For low-risk neuroblastoma, resection alone may be the only treatment needed. For intermediate-risk neuroblastoma, a moderate course of chemotherapy would be given in addition to surgery. For high-risk neuroblastoma, the treatment includes aggressive chemotherapy, resection, high-dose chemotherapy with stem cell rescue (autologous bone marrow transplantation), treatment with cis-retinoic acid (Accutane) to cause maturation of the tumor, and immunotherapy. Radiation therapy is often helpful in addition to chemotherapy and surgery.

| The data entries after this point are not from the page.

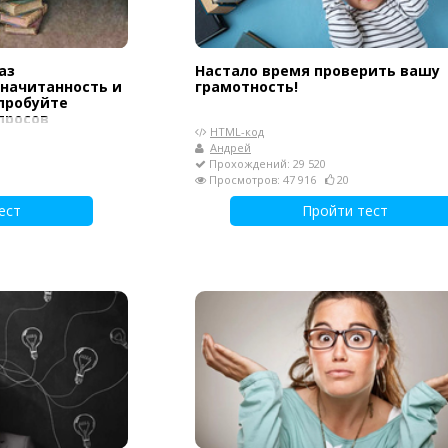
аз
Настало время проверить вашу
 начитанность и
грамотность!
пробуйте
просов
HTML-код
Андрей
Прохождений: 29 520
Просмотров: 47 916
20
ест
Пройти тест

Treatment of neuroblastoma is an area of very active clinical research. Goals include reducing side effects of treatment of intermediate-risk disease and increasing the cure rate of high-risk disease.
Therapy for Relapse
If neuroblastoma recurs after resection only, or after modest initial therapy, treatment may again involve surgery, radiation therapy, and chemotherapy, perhaps including autologous stem cell rescue.
Treatment of recurrent neuroblastoma is an important area of investigation. New chemotherapy agents, molecules that deliver radiation to the tumor, and immune therapies are being considered.
After treatment is complete, patients are followed for signs or symptoms of recurrent neuroblastoma and for late effects of their particular treatment. The aggressive treatment for high-risk disease can affect growth, hearing, heart and kidney function, and fertility. Patients are also at risk to develop other forms of cancer later. Detecting and treating potential problems early is important to maximize health and the quality of survivorship.